1.5.0: Intel® AI for Enterprise RAG
Getting Started
To deploy your Chat Q&A RAG application, please follow the instructions.
Highlights:
- Added EDP PostgreSQL migration strategy (default-enabled) for smoother upgrades
- Included source chunk text in guardrail / LLM output payloads for better traceability
- Simplified guardrails: system prompt template removed; only user prompt validated by default
- Implemented automatic MinIO–Keycloak OIDC self-healing cron job
- Added TorchServe balloon policies and Gaudi performance optimizations (incl. reranker pinning & auto vLLM scaling)
- Replaced TEI reranker with TorchServe reranker for improved efficiency
- Added Terraform scripts for AWS deployment plus configurable vector DB type & dimensions
- Enhanced Chat UI: source chunk dialog, stable history saving, Firefox interrupt fix
Detailed changes
AI / Development
- Implemented EDP database (PostgreSQL) migration strategy (enabled by default) to simplify upgrades
- Included chunk text in source metadata (LLM / output guard responses now return chunk content)
- Removed system prompt template from guardrails (only user prompt checked; reranked_docs and past answers still optional via Dataprep / output guardrails when enabled)
- Implemented cron job to auto-verify and reconfigure MinIO OIDC linkage with Keycloak (fixes stale presigned URL issues without admin action)
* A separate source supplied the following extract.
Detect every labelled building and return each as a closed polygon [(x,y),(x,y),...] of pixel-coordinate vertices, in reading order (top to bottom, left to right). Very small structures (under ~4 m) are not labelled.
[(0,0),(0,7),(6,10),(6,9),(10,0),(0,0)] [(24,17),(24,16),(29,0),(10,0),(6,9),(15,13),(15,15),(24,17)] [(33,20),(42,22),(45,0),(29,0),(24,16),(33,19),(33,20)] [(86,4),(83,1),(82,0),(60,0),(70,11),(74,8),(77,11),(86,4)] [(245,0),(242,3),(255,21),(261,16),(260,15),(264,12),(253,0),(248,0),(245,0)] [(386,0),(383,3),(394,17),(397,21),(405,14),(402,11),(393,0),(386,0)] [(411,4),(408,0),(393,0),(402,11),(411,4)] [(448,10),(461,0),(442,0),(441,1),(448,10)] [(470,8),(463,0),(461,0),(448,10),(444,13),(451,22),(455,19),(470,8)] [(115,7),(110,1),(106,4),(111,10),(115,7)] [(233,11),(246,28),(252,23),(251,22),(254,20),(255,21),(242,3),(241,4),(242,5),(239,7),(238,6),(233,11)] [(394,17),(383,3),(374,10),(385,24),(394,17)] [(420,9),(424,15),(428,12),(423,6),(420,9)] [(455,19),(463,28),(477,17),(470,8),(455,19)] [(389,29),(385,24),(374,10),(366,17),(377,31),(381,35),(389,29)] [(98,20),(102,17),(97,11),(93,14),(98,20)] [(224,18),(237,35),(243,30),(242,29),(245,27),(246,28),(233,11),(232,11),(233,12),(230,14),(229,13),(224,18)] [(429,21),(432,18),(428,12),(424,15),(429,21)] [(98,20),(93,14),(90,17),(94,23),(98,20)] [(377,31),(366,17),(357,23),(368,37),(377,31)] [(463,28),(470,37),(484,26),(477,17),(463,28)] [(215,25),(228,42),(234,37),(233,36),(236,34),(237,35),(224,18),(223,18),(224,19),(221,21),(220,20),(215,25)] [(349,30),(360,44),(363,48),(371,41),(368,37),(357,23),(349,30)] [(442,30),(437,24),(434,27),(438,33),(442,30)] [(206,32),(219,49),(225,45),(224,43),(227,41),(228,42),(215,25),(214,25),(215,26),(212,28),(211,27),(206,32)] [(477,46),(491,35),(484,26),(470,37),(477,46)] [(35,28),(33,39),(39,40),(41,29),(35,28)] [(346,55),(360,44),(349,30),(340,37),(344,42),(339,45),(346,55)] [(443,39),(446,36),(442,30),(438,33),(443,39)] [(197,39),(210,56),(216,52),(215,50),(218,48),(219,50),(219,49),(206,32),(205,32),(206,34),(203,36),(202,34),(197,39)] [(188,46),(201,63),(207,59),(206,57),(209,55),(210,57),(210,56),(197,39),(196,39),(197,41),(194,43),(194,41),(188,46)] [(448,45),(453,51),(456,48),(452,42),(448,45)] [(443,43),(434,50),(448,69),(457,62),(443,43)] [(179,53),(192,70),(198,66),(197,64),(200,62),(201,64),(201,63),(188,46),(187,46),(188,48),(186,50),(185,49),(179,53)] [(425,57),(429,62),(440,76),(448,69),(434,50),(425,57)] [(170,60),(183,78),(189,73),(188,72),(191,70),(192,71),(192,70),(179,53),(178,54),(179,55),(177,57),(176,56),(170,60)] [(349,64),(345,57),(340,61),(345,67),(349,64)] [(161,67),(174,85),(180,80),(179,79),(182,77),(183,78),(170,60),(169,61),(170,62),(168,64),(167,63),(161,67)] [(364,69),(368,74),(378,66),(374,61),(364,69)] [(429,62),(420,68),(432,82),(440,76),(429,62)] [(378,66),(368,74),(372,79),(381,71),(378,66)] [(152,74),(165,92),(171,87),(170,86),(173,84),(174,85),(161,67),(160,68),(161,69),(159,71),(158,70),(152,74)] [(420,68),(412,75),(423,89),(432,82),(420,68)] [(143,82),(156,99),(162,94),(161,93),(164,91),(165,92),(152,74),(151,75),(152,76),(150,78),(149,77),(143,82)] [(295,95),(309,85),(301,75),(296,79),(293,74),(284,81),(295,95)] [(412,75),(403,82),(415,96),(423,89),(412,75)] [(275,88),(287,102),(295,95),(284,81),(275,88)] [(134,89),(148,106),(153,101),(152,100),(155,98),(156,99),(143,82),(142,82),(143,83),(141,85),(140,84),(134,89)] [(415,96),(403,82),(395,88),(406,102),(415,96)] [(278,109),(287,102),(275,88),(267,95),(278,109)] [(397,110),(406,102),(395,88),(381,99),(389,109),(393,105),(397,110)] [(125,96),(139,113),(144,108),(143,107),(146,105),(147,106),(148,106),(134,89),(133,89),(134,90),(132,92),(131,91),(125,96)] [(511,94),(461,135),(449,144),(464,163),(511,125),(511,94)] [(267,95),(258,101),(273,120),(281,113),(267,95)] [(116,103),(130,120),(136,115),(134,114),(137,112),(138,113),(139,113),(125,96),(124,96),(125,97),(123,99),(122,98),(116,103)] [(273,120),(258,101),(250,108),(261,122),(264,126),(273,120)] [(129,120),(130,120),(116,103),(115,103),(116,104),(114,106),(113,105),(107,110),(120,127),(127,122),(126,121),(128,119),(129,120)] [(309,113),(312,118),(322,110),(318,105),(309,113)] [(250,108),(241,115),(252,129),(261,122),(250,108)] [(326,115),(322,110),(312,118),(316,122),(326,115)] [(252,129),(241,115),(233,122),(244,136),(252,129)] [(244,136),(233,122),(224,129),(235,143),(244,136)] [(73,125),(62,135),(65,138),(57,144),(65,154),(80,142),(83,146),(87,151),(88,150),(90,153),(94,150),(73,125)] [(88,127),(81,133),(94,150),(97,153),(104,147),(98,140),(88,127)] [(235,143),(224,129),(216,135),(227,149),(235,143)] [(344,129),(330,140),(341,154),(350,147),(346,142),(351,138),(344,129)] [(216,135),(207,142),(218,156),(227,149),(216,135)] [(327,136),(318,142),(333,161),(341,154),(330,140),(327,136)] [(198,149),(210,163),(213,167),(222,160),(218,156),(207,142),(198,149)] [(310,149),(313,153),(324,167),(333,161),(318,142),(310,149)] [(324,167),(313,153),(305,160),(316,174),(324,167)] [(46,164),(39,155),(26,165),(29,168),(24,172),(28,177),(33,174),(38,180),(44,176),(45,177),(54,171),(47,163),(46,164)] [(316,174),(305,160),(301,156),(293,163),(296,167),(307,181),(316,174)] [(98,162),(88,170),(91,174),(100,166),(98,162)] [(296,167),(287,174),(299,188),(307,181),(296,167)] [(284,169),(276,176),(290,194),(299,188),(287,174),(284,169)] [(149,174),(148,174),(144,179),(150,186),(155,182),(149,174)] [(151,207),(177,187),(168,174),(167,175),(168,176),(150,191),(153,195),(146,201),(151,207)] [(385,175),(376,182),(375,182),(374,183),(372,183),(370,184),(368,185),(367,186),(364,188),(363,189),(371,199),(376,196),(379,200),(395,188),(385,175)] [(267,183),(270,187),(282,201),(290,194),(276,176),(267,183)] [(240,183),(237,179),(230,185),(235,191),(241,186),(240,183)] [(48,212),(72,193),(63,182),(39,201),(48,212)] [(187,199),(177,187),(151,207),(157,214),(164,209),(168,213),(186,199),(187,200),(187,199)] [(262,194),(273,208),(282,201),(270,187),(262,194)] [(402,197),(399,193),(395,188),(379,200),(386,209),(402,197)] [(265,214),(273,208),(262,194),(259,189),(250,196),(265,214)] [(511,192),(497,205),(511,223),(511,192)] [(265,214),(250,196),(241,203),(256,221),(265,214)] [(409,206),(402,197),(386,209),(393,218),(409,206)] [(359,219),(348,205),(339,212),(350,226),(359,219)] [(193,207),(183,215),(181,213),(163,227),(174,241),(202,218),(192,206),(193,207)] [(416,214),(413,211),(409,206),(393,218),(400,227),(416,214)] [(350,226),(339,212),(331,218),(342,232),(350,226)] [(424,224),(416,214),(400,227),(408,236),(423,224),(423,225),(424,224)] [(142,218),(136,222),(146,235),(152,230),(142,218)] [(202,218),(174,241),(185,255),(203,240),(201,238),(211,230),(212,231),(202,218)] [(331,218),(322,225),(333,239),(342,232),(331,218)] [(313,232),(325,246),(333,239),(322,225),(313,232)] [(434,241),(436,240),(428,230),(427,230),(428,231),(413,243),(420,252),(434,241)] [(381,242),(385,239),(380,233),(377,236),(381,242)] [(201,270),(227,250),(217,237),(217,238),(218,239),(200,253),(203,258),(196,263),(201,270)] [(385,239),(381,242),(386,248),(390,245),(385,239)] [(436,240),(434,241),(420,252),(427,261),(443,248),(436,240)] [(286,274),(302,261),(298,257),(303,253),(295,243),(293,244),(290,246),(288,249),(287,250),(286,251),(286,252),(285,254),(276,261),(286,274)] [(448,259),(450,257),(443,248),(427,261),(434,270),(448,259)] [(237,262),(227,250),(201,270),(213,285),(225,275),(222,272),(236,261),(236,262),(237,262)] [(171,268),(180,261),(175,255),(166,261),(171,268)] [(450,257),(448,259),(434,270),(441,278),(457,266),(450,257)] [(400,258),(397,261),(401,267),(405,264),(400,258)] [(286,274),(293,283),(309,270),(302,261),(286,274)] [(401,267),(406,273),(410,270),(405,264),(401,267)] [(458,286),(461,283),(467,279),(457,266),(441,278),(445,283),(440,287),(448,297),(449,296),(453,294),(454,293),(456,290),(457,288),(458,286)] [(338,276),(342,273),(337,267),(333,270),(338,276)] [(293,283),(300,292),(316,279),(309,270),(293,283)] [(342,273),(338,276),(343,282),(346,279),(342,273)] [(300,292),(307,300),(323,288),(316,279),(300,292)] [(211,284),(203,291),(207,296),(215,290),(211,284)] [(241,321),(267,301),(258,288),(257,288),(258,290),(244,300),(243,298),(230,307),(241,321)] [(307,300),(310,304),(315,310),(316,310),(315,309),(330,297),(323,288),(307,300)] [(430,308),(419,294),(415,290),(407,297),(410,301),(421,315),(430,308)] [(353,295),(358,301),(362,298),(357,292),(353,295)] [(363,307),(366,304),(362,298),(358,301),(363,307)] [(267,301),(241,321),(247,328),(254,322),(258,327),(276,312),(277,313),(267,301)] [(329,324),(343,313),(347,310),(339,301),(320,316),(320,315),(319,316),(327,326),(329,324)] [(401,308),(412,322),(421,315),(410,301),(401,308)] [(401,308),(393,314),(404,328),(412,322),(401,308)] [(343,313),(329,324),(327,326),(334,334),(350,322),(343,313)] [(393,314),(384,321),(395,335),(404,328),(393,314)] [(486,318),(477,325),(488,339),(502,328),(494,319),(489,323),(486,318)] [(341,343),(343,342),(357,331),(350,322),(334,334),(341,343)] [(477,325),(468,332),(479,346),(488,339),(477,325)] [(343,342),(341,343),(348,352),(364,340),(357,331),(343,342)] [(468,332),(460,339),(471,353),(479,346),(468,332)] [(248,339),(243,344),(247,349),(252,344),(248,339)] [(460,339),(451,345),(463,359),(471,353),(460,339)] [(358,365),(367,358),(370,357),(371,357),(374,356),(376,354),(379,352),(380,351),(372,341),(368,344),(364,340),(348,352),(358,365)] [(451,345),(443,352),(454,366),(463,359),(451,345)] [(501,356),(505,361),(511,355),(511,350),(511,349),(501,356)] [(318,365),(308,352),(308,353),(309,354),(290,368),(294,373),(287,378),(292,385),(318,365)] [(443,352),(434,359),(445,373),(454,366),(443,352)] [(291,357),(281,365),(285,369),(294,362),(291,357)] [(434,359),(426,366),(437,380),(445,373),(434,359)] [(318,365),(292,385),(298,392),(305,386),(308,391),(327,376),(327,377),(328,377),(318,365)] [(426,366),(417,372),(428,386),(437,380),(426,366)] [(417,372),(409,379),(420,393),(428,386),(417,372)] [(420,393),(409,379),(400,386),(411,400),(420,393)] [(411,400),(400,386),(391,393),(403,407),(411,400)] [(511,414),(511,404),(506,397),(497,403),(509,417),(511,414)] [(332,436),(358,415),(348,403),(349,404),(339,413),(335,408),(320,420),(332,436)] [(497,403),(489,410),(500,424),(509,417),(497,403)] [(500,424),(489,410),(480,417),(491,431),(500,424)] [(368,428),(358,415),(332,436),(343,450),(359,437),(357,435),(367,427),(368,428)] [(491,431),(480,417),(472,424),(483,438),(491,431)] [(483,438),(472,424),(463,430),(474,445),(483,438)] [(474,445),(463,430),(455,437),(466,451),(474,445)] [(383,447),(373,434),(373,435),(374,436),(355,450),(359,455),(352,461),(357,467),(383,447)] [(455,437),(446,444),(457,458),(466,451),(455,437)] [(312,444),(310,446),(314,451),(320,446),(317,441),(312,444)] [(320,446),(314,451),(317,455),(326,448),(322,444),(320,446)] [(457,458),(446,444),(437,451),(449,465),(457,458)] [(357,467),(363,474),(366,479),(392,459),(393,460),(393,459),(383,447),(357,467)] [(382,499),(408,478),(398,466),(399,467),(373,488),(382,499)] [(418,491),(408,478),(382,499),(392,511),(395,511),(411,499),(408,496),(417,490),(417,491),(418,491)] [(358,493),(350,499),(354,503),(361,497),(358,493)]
- Integrated latest GenAIComps core changes to accelerate microservice prototyping
Deployment
- Implemented balloon policies for TorchServe on Gaudi
- Implemented performance optimizations:
- Replaced TEI reranker with TorchServe reranker
- Added CPU pinning for TorchServe reranker
- Enabled automatic scaling of vLLM instances
- Added Terraform scripts to deploy ERAG on AWS
- Added configuration options for vector database type and vector dimensions to streamline embedding / reranker model changes
User Interface
Chat
- Added clickable source buttons that open a dialog showing retrieved chunks used to generate the answer
- Moved file download / external link actions to dialog footer (contextual buttons)
- Fixed Firefox error handling when interrupting streamed responses
- Set chat rename character limit to 250 (aligned with API constraint)
- Refactored chat history saving: background /save call now avoids unnecessary UI refresh and screen blinking unless a non-guardrails error occurs
Admin Panel
Control Plane
- Fixed sentiment scanner threshold argument range
- Added input validation and tooltip for Code Scanner supported languages
- Removed "Edit Service Arguments" button; "Confirm Changes" and "Cancel" now remain disabled until a modification is made
Data Ingestion
- Updated Processing Time column to display "N/A" for Uploaded state or zero start time
- Added UI performance optimizations to reduce unnecessary re-renders and screen blinking on data refetch
Telemetry
- Renamed GMC router metrics prefix from "llm" to "router" for clarity
- Added Grafana dashboards: E2E Time to First Token, E2E Pipeline Latency, Pre-LLM Pipeline Latency
- Fixed log visibility issue in Grafana when deploying pipeline via Kubespray
Known issues
-
User can ask a question exceeding word limit, resulting in a general error
-
Random issue of chatbot not providing context-sensitive answer to a specific prompt although relevant content was provided
-
Post-install Gaudi operator installation fails in slow network conditions
-
Grafana Logs Drilldown fails with grafana-lokiexplore-app plugin version 1.0.27:
Opening view in Grafana "Explore → Logs → Show Logs" may crash with error:Error: Minified React error #130 .... This occurs with grafana-lokiexplore-app v1.0.27 (released 2025-09-17). To workaround, downgrade the plugin version to v1.0.26. To do that, edit thetelemetry-grafanaConfigMap to pin version 1.0.26 (see screenshot below), then restart themonitoring/telemetry-grafana-xxx-xxxk8s pod for the change to take effect.

To verify, go to Grafana → Administration → Plugins and search for "Grafana Logs Drilldown" and confirm that the installed version is 1.0.26, as shown below.

1.4.0: Intel® AI for Enterprise RAG
Getting Started
To deploy your Chat Q&A RAG application, please follow the instructions.
Highlights:
Major new features and improvements:
- Chat History: Users can now save, rename, export, and delete chats.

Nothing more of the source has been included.